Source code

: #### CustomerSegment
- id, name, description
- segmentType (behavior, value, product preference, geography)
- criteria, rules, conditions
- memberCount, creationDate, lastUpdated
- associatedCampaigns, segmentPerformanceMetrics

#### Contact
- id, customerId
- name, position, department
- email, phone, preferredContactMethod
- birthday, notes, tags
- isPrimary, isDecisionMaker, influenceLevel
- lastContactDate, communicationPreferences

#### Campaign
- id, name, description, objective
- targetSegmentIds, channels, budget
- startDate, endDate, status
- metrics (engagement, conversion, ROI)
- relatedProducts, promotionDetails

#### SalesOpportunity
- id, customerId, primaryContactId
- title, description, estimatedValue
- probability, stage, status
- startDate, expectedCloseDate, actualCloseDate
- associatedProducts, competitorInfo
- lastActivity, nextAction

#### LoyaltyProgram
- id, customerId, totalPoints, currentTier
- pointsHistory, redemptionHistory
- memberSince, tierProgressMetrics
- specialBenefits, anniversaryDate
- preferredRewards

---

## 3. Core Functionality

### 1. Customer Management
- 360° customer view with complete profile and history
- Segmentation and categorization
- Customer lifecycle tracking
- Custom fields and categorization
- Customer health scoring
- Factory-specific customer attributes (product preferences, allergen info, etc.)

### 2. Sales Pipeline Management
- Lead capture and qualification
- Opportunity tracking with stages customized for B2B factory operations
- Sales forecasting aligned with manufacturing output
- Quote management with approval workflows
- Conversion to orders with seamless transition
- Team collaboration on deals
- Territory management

Aim of the exercise: Copy out the entries above exactly as given, starting at the top and ending with the line containing "#### Contact"; include both and nothing more.

Task response:
Source code

: #### CustomerSegment
- id, name, description
- segmentType (behavior, value, product preference, geography)
- criteria, rules, conditions
- memberCount, creationDate, lastUpdated
- associatedCampaigns, segmentPerformanceMetrics

#### Contact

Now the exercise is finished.